By Ian Holloway, head of legislation and compliance at Cintra HR & Payroll Services

6 April 2017 marked the start of a tax year that sees more changes that I can ever remember.

We are more than used to the usual changes to tax and National Insurance bands, Student Loan thresholds and rates of SSP and SMP, etc. These are just something that happen at the start of every tax year and we take all of these in our stride. Besides, we have known about them for months, our software is updated and we are fully prepared.

The same cannot be said for Optional Remuneration Arrangements (OpRA), replacing salary sacrifice. Unless a grandfathering period exists, these rules are effective 6 April 2017 and require employers to ascertain whether they are providing a Type A or Type B OpRA and then make the taxable and NI’able benefit calculation accordingly. Finance (No.2) Bill 2017 was published on 20 March and provides all the necessary information. However, that will not / cannot be read by the vast majority of employers – and why should we have to digest technical information directly from legislation in the first place? However, HMRC published guidance on 20 March 2017 in the form of pages that will be inserted into their Employment Income Manual once the Bill receives Royal Assent (later in 2017). This is not easy to digest either.

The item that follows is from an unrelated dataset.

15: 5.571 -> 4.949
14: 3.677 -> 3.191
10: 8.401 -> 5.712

Nevertheless, despite the fact that there is no easy-to-read guidance, the fact that the March bill differs from the draft bill in December and the fact that there are unanswered questions, employers will still be required to implement the new rules. If they can understand them, will they be able to amend their software and communicate with their employees in time? Of course not, and it is absurd to place this new administration burden on employers, advisers and service providers with the expectation that they will be compliant. Would HMRC be expected to implement something totally new and fundamentally different in the space of less than three weeks? They are still getting used to the collection and administration of data in real time!

I hold my hands up in awe to anyone that can fully understand and explain OpRA. I hold my hands up even higher if they are able to change software and communicate before the first payday in the new tax year. Plus, this is not just about making the right tax and National Insurance choices – it is also about amending employee contracts as well.

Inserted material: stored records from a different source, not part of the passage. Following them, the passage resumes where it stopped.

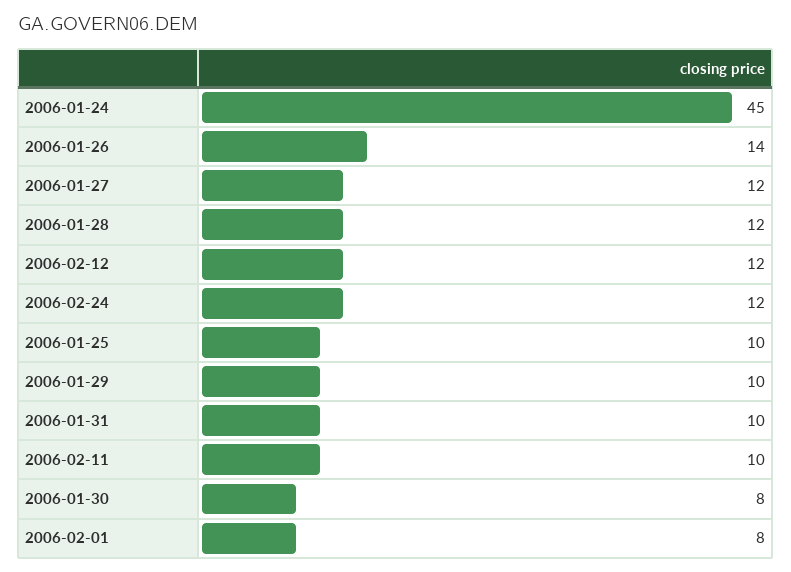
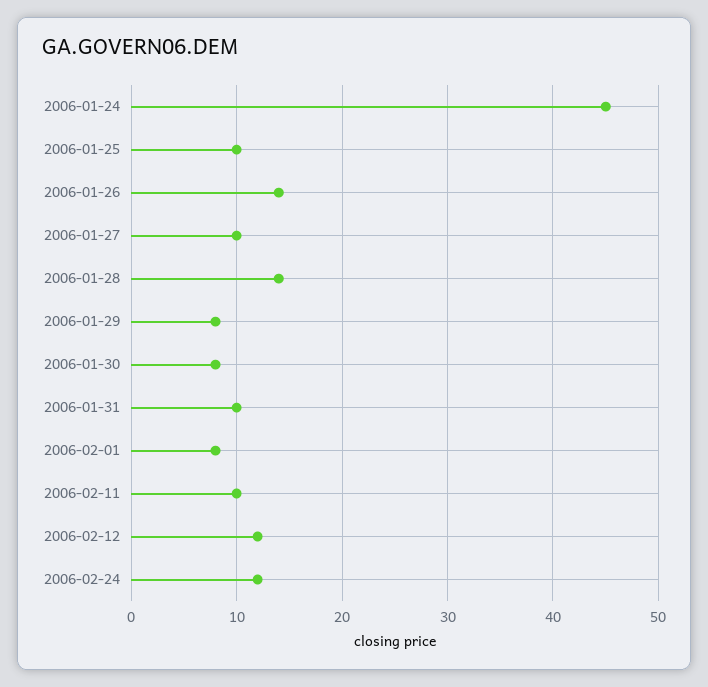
2006-01-27: 12 -> 10
2006-01-28: 12 -> 14
2006-01-29: 10 -> 8

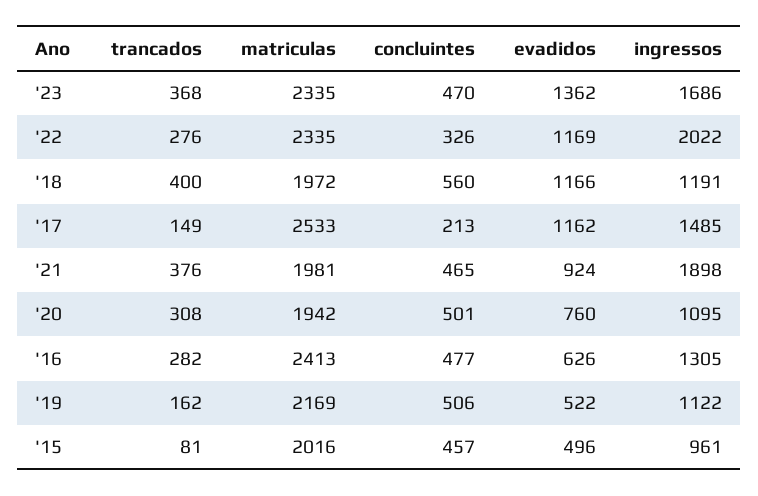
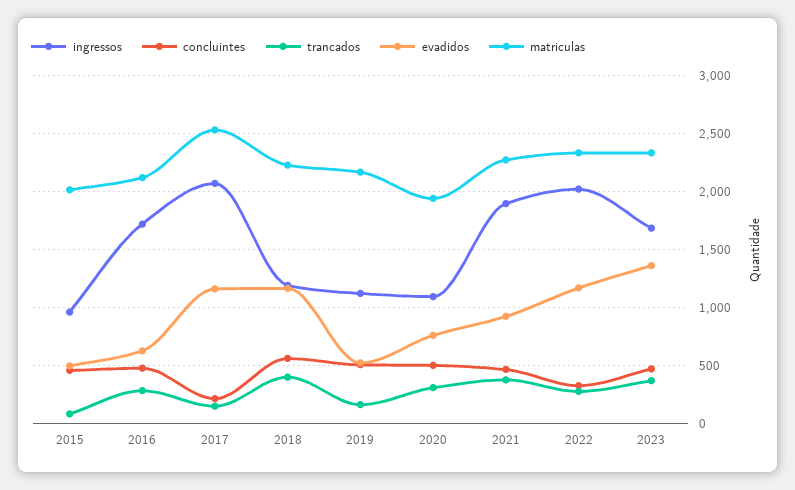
matriculas, '18: 1972 -> 2200
ingressos, '17: 1485 -> 2100
matriculas, '21: 1981 -> 2300
matriculas, '16: 2413 -> 2100
ingressos, '16: 1305 -> 1700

When it comes to significant changes, the profession needs more time to prepare. I foresee non-compliance all over the place through no fault of the employer at all. While it has been done before, the start of the new tax year is probably the time to make our concerns known to the co-chairs of the Employment and Payroll Group (EPG). After all, their raison d‘être is to focus on “high-level operational policy and process issues” and to “discuss issues or problems in administering payroll obligations or in relation to employment tax issues more generally”.